- [WHAT IS REQUIRED]:
Which lines of the records below contain the word "wrist"? Show each one.

DATA PROVIDED Start Marker

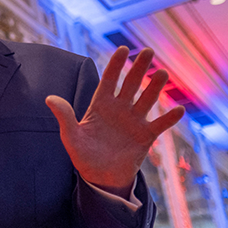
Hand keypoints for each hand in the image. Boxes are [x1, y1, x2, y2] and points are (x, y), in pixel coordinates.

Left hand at [46, 46, 184, 197]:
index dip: (115, 65)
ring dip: (155, 87)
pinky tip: (179, 109)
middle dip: (139, 68)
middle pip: (131, 84)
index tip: (123, 49)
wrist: (99, 178)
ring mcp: (134, 121)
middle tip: (148, 51)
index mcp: (101, 105)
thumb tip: (49, 98)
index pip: (109, 80)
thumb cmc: (83, 155)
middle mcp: (120, 109)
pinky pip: (160, 125)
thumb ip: (64, 116)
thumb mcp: (70, 136)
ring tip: (162, 72)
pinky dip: (169, 118)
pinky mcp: (145, 137)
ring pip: (147, 99)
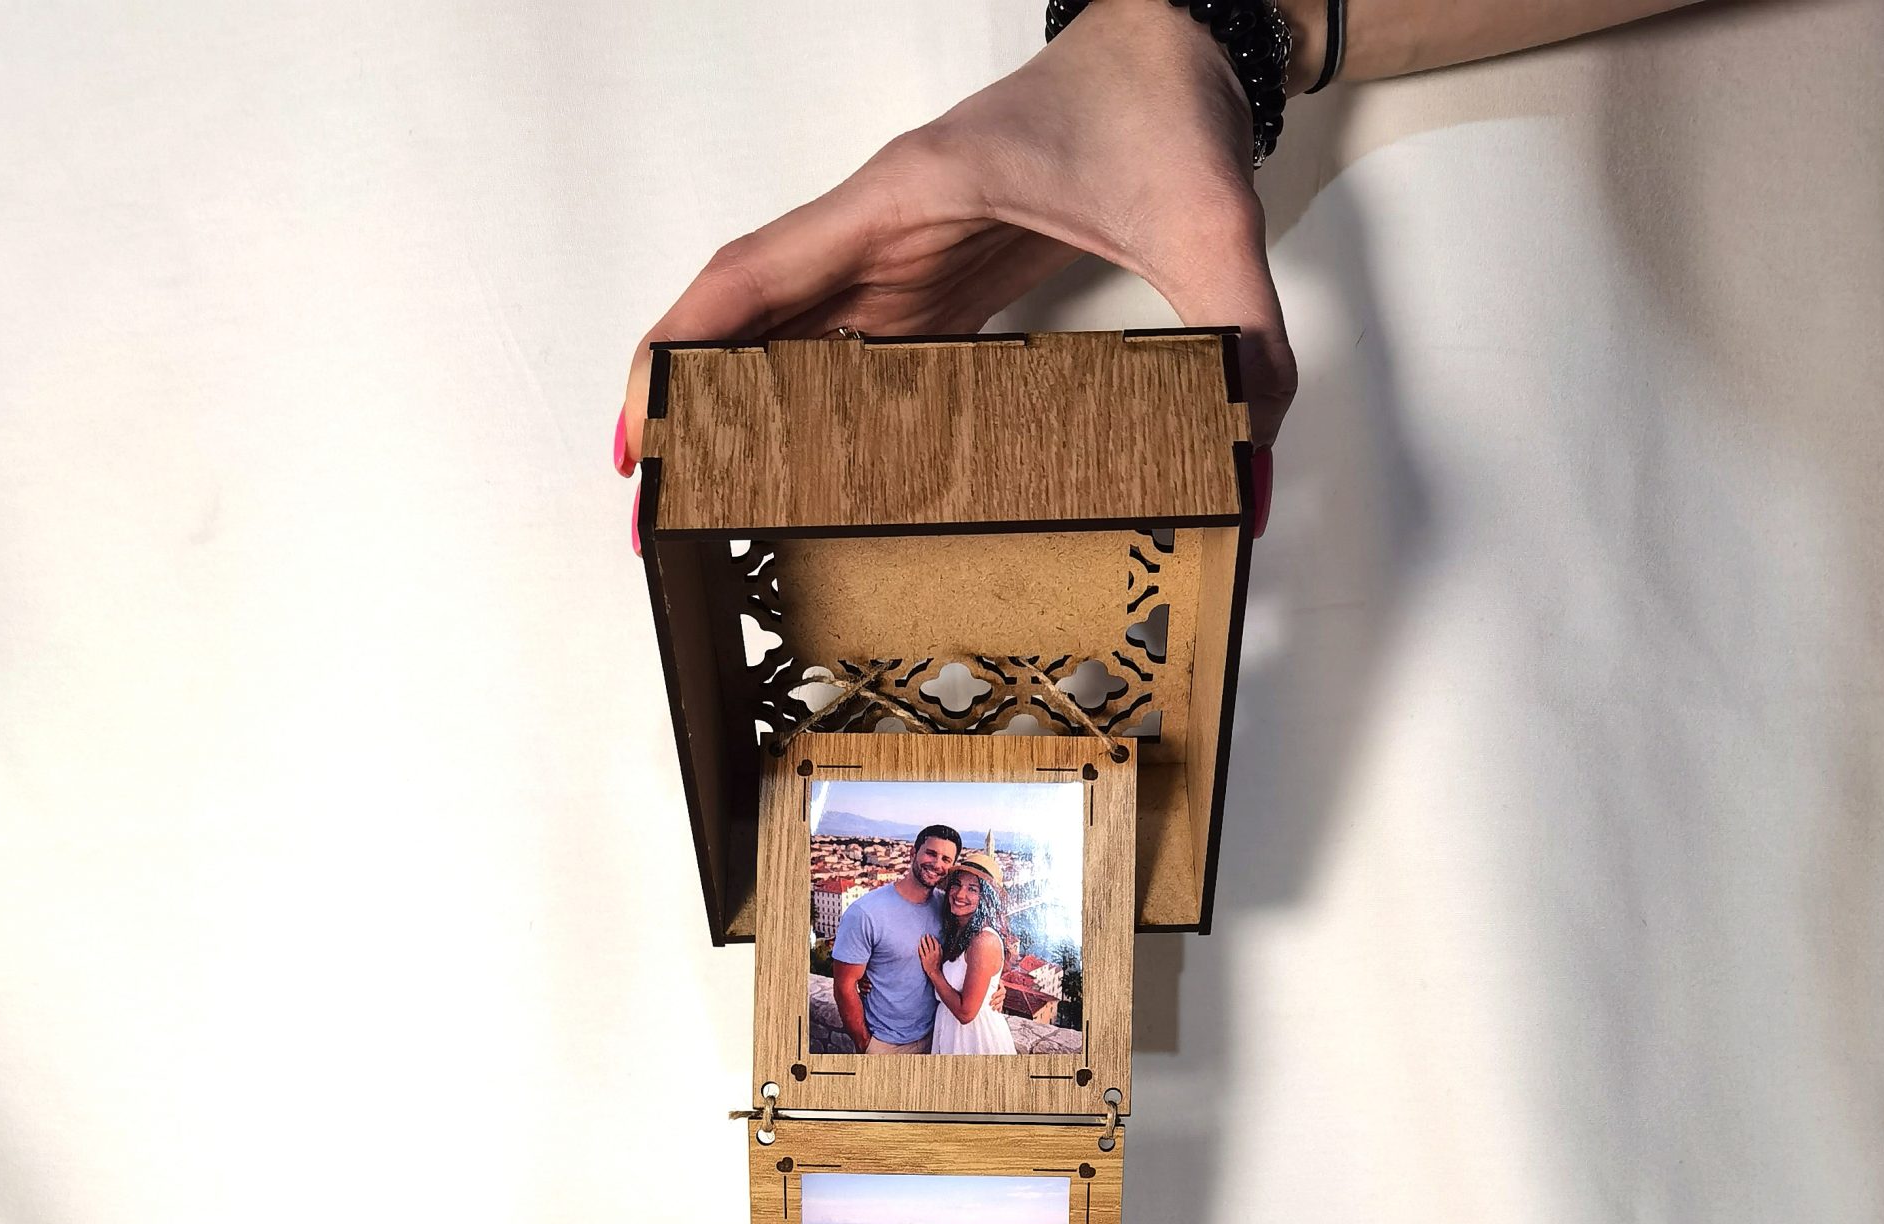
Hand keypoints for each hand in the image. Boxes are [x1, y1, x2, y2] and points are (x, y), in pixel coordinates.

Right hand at [617, 0, 1296, 469]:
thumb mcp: (1213, 226)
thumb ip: (1241, 346)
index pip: (754, 275)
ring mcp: (896, 257)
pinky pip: (833, 349)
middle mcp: (880, 228)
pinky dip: (794, 410)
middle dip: (682, 413)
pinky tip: (785, 476)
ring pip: (777, 340)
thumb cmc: (1164, 108)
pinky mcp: (926, 284)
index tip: (636, 429)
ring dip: (728, 419)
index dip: (681, 350)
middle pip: (742, 322)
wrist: (1178, 44)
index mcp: (908, 198)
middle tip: (649, 517)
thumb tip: (1248, 471)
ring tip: (695, 512)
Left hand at [917, 933, 942, 977]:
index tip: (932, 936)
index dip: (934, 939)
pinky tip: (919, 945)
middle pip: (930, 944)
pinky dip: (920, 948)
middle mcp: (933, 954)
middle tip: (926, 935)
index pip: (936, 944)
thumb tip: (939, 944)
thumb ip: (940, 950)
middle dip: (928, 938)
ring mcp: (928, 956)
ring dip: (923, 942)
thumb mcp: (941, 957)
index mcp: (938, 952)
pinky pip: (921, 953)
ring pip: (925, 947)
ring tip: (922, 938)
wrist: (934, 972)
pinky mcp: (924, 959)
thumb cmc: (938, 965)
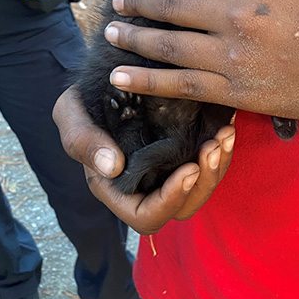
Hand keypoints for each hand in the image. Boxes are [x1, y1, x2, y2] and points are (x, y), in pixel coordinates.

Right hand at [52, 86, 235, 234]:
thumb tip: (112, 167)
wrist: (106, 82)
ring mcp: (168, 173)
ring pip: (202, 187)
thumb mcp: (71, 115)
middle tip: (213, 148)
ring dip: (218, 165)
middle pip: (184, 208)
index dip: (170, 200)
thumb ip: (82, 141)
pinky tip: (227, 125)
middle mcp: (147, 188)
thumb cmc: (82, 103)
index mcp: (118, 191)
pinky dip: (222, 149)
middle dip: (204, 182)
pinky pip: (210, 164)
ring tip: (224, 134)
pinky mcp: (185, 155)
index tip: (188, 169)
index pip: (147, 216)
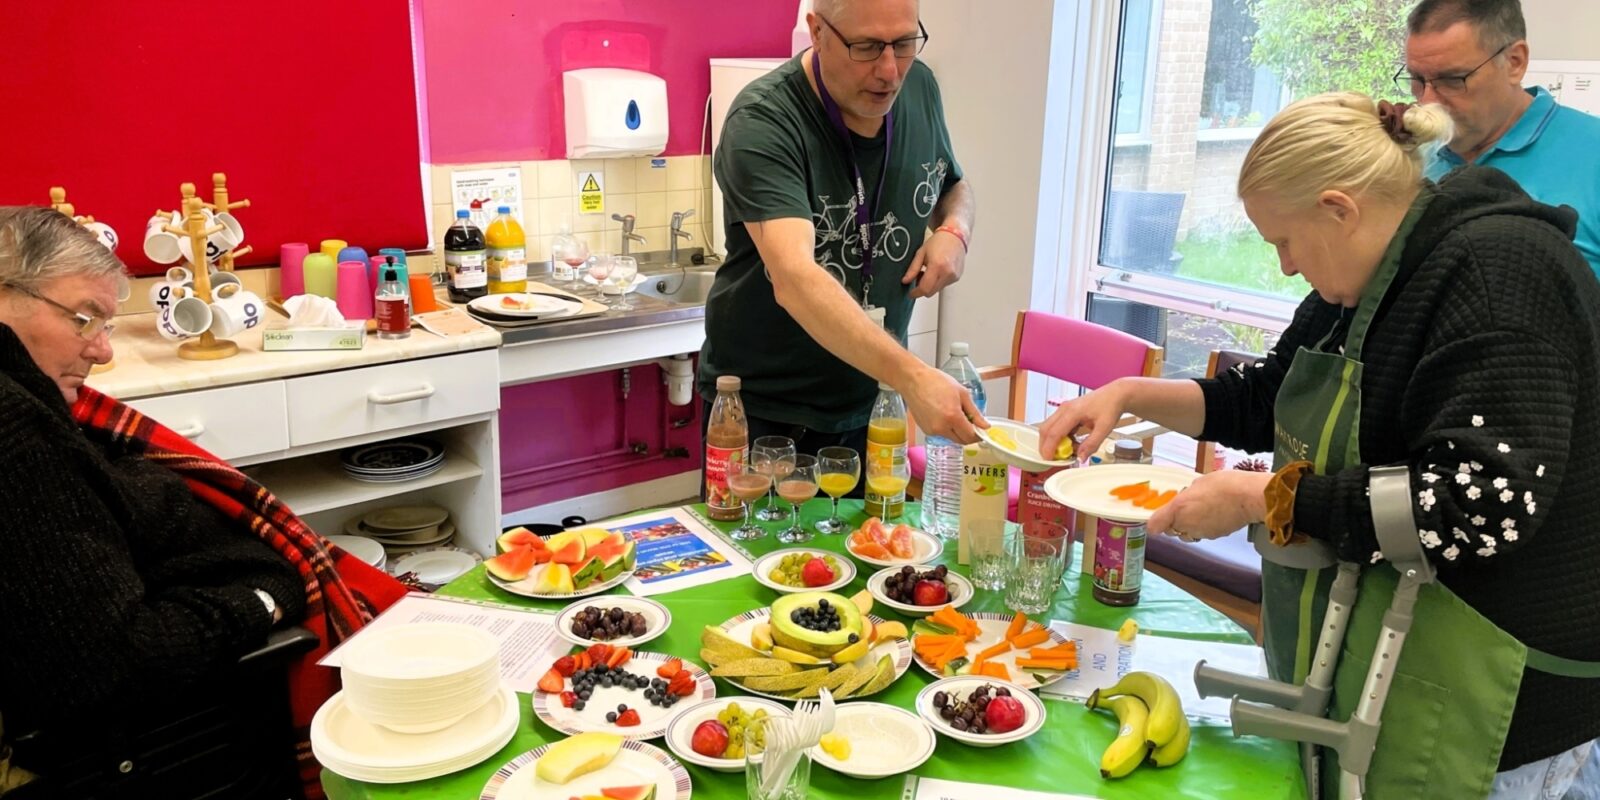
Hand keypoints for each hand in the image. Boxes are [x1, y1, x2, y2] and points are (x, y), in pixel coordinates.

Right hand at [900, 365, 987, 443]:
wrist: (914, 380)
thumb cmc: (935, 382)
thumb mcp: (962, 393)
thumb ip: (975, 412)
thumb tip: (984, 425)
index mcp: (952, 417)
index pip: (971, 436)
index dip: (979, 435)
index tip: (982, 430)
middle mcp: (941, 427)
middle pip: (962, 441)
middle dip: (969, 434)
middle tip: (971, 422)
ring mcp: (932, 430)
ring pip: (952, 438)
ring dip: (957, 431)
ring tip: (954, 413)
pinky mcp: (926, 430)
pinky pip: (942, 434)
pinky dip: (947, 428)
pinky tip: (943, 414)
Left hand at [903, 229, 965, 298]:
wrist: (955, 236)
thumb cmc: (939, 241)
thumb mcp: (921, 253)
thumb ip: (912, 269)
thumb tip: (905, 280)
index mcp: (937, 266)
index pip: (925, 289)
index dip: (915, 293)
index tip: (910, 293)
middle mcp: (947, 273)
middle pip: (931, 292)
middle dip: (922, 288)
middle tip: (918, 277)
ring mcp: (953, 276)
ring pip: (937, 289)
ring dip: (930, 284)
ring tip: (928, 271)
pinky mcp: (957, 277)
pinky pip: (944, 285)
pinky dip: (938, 281)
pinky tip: (937, 270)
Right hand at [1038, 381, 1129, 463]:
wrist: (1115, 395)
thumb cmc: (1110, 406)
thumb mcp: (1104, 428)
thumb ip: (1092, 444)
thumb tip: (1081, 457)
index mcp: (1072, 412)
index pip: (1054, 433)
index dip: (1049, 448)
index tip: (1049, 460)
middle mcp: (1064, 409)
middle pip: (1045, 430)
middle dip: (1046, 446)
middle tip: (1056, 458)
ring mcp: (1063, 409)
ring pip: (1048, 428)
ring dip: (1054, 442)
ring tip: (1071, 449)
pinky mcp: (1065, 412)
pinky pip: (1056, 427)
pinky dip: (1060, 437)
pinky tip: (1073, 442)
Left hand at [1146, 470, 1270, 540]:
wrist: (1248, 497)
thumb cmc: (1224, 484)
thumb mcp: (1199, 483)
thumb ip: (1187, 494)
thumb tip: (1186, 497)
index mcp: (1178, 508)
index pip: (1155, 526)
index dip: (1154, 523)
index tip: (1155, 519)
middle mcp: (1186, 524)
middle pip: (1172, 530)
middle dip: (1174, 522)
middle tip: (1183, 509)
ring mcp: (1200, 532)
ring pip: (1187, 534)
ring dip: (1189, 527)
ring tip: (1200, 512)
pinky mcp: (1214, 536)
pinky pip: (1203, 534)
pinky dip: (1205, 528)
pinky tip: (1214, 516)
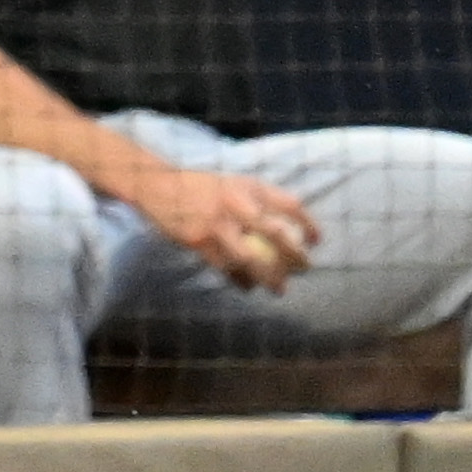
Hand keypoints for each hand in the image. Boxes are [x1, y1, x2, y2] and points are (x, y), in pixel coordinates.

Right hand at [131, 161, 318, 293]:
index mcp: (247, 186)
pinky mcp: (198, 241)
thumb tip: (291, 226)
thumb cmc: (200, 187)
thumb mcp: (232, 183)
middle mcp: (234, 202)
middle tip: (304, 268)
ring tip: (279, 288)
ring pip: (251, 259)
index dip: (308, 225)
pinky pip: (226, 268)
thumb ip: (258, 199)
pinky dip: (240, 280)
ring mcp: (215, 223)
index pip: (289, 205)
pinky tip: (247, 286)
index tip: (316, 242)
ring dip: (270, 278)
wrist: (156, 185)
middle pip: (276, 234)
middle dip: (295, 256)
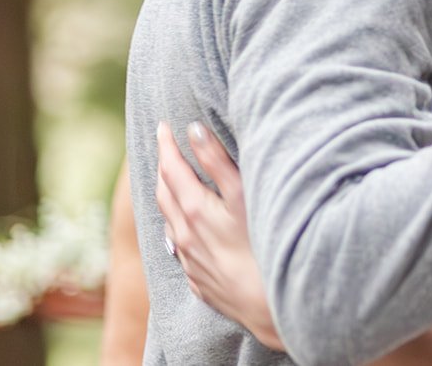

DATA PROVIDED End Marker

- [RESULT OF THE TASK]:
wrist: (99, 178)
wrist: (1178, 44)
wrist: (934, 972)
wrist: (106, 82)
wrist: (914, 380)
wrist: (955, 236)
wrist: (1115, 395)
wrist: (1248, 497)
wrist: (156, 185)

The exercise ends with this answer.